[Saved data entries]
-=-=-

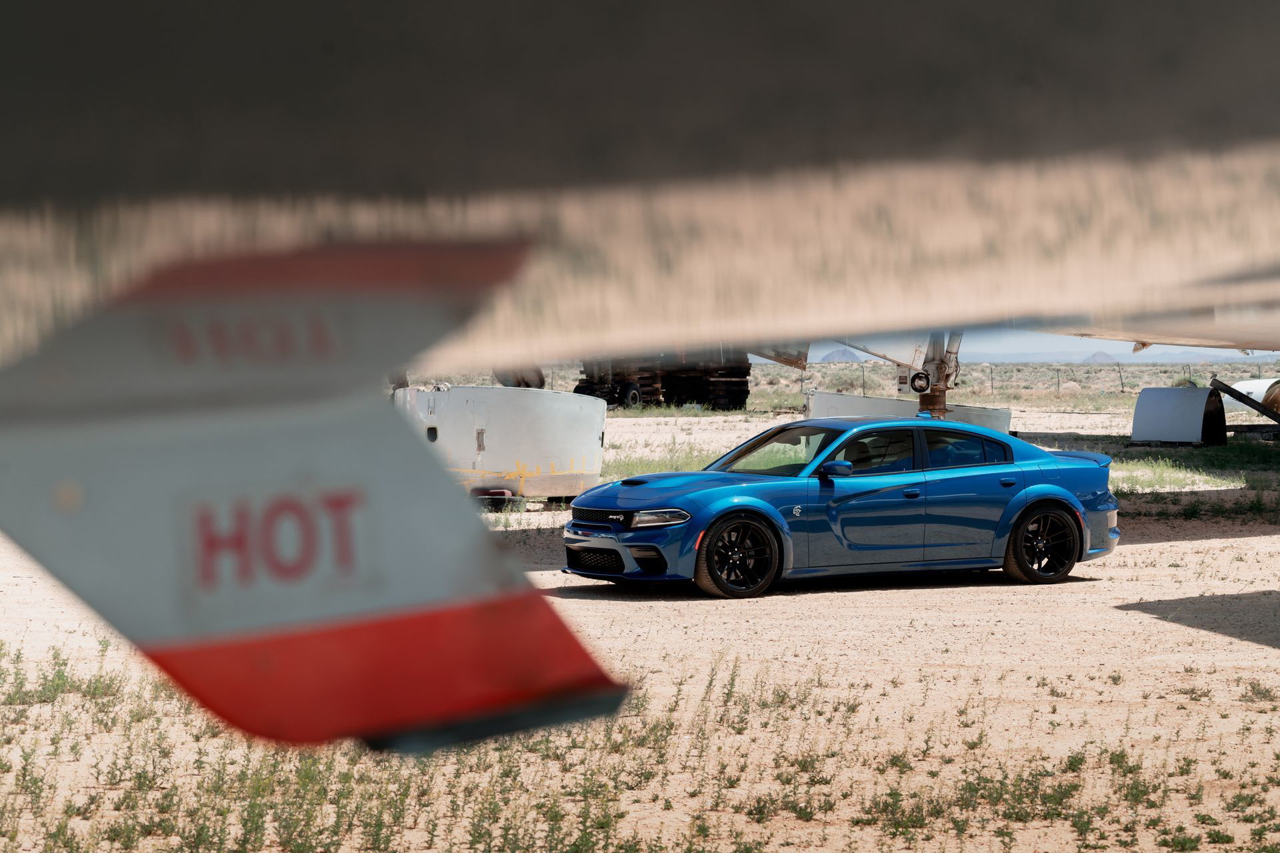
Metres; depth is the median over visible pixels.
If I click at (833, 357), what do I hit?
hill
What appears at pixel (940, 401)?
landing gear
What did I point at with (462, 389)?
aircraft part
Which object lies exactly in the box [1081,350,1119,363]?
hill
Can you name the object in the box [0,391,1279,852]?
sandy ground
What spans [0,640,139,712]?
weeds
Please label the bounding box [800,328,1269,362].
sky
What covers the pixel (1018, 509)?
blue car
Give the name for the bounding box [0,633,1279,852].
grass patch
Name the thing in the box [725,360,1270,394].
wire fence
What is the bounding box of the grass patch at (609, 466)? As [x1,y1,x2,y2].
[599,442,722,478]
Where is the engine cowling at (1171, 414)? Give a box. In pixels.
[1130,386,1228,446]
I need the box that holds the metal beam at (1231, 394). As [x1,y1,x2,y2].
[1209,377,1279,420]
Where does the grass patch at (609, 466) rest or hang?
on the sandy ground
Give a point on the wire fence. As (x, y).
(1058, 381)
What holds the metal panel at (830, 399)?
on the sandy ground
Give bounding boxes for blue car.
[563,416,1121,598]
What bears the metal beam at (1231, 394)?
on the sandy ground
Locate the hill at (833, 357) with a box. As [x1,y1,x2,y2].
[820,346,862,362]
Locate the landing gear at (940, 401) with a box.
[913,331,964,418]
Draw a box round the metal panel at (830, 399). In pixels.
[806,390,1013,434]
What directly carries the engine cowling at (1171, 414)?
on the sandy ground
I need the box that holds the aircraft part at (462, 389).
[392,383,609,502]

-=-=-

▸ **WORK INSTRUCTION**
Return every record exactly, without the pictures.

▸ **TASK RESPONSE**
Metres; depth is the median over visible pixels.
If I click at (833, 357), what do I hit?
hill
What appears at pixel (940, 401)?
landing gear
What did I point at with (462, 389)?
aircraft part
Which object lies exactly in the box [1081,350,1119,363]?
hill
Can you name the object in the box [0,391,1279,852]?
sandy ground
What spans [0,640,139,712]?
weeds
Please label the bounding box [800,328,1269,362].
sky
What covers the pixel (1018, 509)?
blue car
Give the name for the bounding box [0,633,1279,852].
grass patch
Name the thing in the box [725,360,1270,394].
wire fence
What is the bounding box of the grass patch at (609, 466)? As [x1,y1,x2,y2].
[599,442,722,478]
Where is the engine cowling at (1171, 414)? Give a box. In pixels.
[1130,386,1228,446]
I need the box that holds the metal beam at (1231, 394). As [x1,y1,x2,y2].
[1209,377,1279,420]
Where does the grass patch at (609, 466) rest or hang?
on the sandy ground
Give a point on the wire fence. As (x, y).
(1058, 381)
What holds the metal panel at (830, 399)?
on the sandy ground
Give bounding boxes for blue car.
[563,416,1121,598]
What bears the metal beam at (1231, 394)?
on the sandy ground
Locate the hill at (833, 357) with a box. As [x1,y1,x2,y2].
[820,346,862,362]
Locate the landing gear at (940, 401) with a box.
[913,331,964,418]
Draw a box round the metal panel at (830, 399). In pixels.
[806,390,1013,434]
What directly carries the engine cowling at (1171, 414)?
on the sandy ground
I need the box that holds the aircraft part at (462, 389).
[392,383,609,502]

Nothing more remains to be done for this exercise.